Uma resposta comum ao acima exposto é sugerir que tais observações são “sexistas”. Mas esta visão é baseada em um feminismo igualitário que, como diz Benoísta, define “igualdade” como “mesmice” e é, por sua vez, distintamente anti-feminino:

A compreensão da igualdade apenas como semelhança, segue o ideal moderno: a sociedade é supostamente constituída por sujeitos auto-suficientes, sem qualquer compromisso ou apego mútuo além daqueles feitos pela vontade, razão, ou contrato. Seu credo é que as mulheres devem “compreender sua identidade como determinada pela liberdade e não como resultado de pertencer” (Danièle Sallenave) – o que quer dizer, que elas devem evitar pensar em si mesmas como mulheres a todo custo.

A ideia de que a igualdade requer igualdade desenvolveu-se a partir da ideia de Derrida de que a categorização binária (presença/ausência, masculino/feminino) conduz sempre a uma hierarquia em que um termo domina o outro. Para combater esta hierarquia supostamente “violenta”, feministas como Butler e outras lutaram contra a própria diferença. Em 2001, Monique Wittig escreveu que precisamos “destruir – política, filosoficamente, simbolicamente – as categorias ‘homem’ e ‘mulher'”. A ironia, no entanto, é que raramente é a masculinidade que é destruída no feminismo igualitário. O que mais frequentemente acontece é que a feminilidade é redefinida em termos masculinos. Ser uma mulher real na visão igualitária é agir como um homem. Neste sentido, o discurso popular ao contrário, o feminismo igualitário quase não tem interesse na “diversidade” porque se baseia na idéia de que a diferença – mesmo a diferença biológica – deve ser destruída.
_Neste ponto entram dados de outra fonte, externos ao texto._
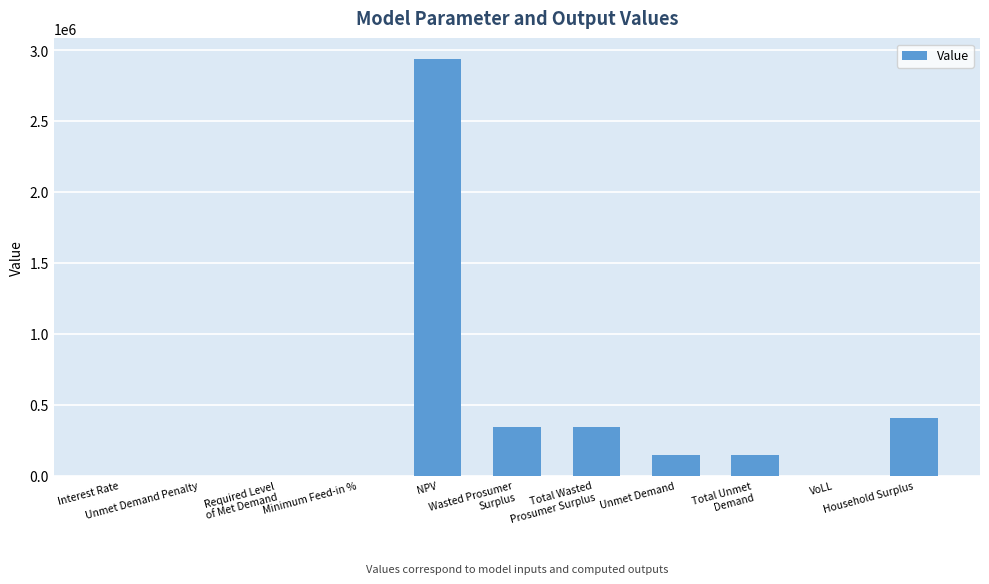

Which label corresponds to the largest value in the chart?

NPV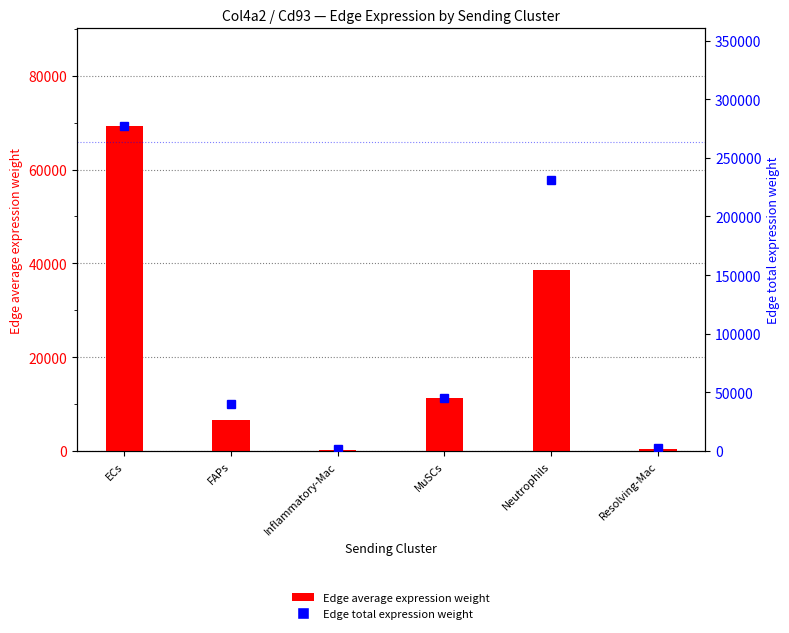

At ECs, list the series in order from largest to smallest.

Edge total expression weight, Edge average expression weight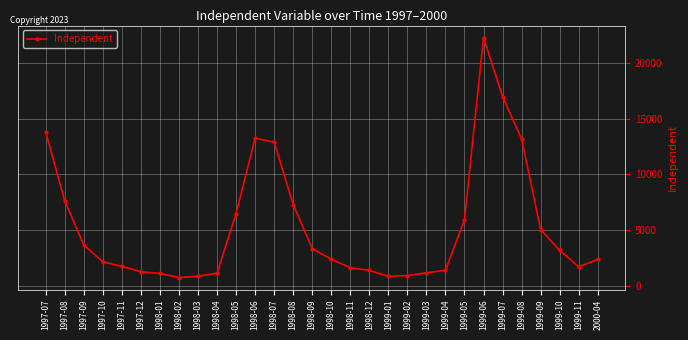

Where is the data nearest to the value 11496?

1998-07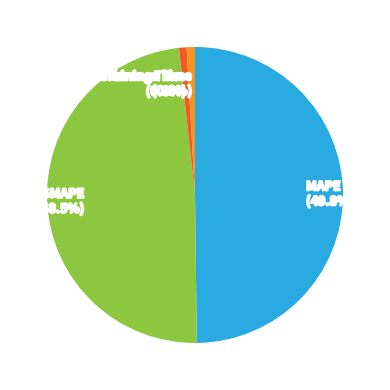

Count the number of slices in the pie.

4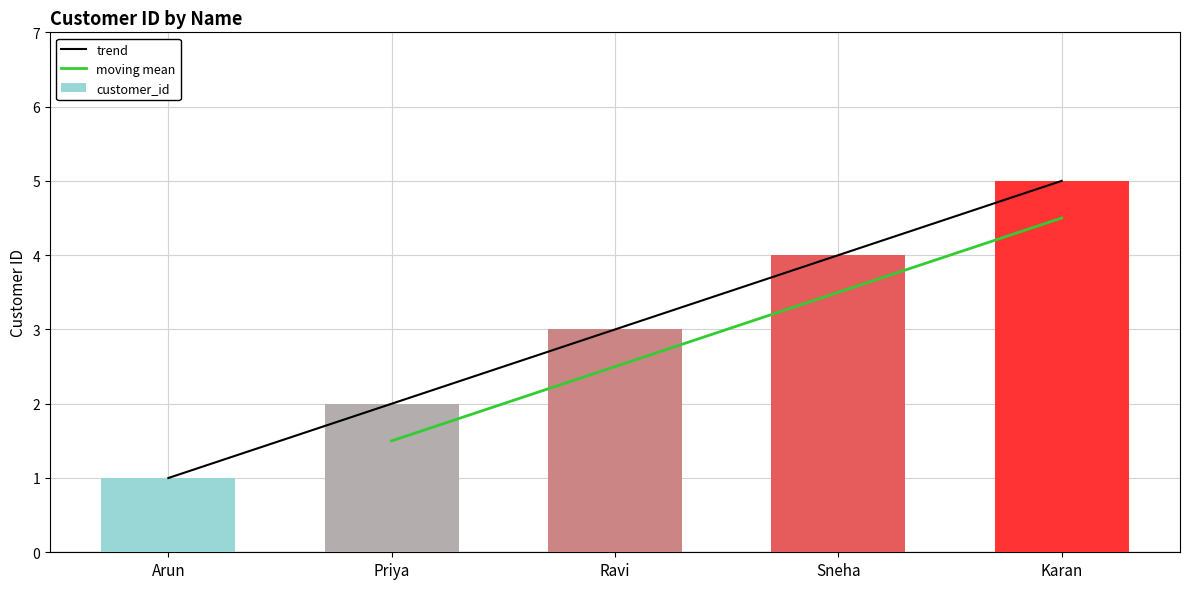

What is the change in value from Priya to Karan?

+3.0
A explicação do benemista de onde veio este tipo de igualitarismo radical e como se tornou tão popular é intrigante, mas um pouco menos convincente. (Em Les démons du bien ele argumenta, se bem o entendi, que é o resultado do cristianismo , do capitalismo e de um marxismo bastardizado). Sua crítica à teoria do gênero, entretanto – seus equívocos, erros e absurdos – é uma das melhores e mais extensas até hoje.

Micah Mattix (Ph.D., Universidade de Fribourg) lecionou na Universidade de Yale e na Universidade da Carolina do Norte em Chapel Hill antes de ingressar na faculdade da Universidade Batista de Houston, onde é professor assistente de escrita e literatura. Escreve regularmente para o The Wall Street Journal e edita o Prufrock, um boletim diário sobre livros, artes e ideias.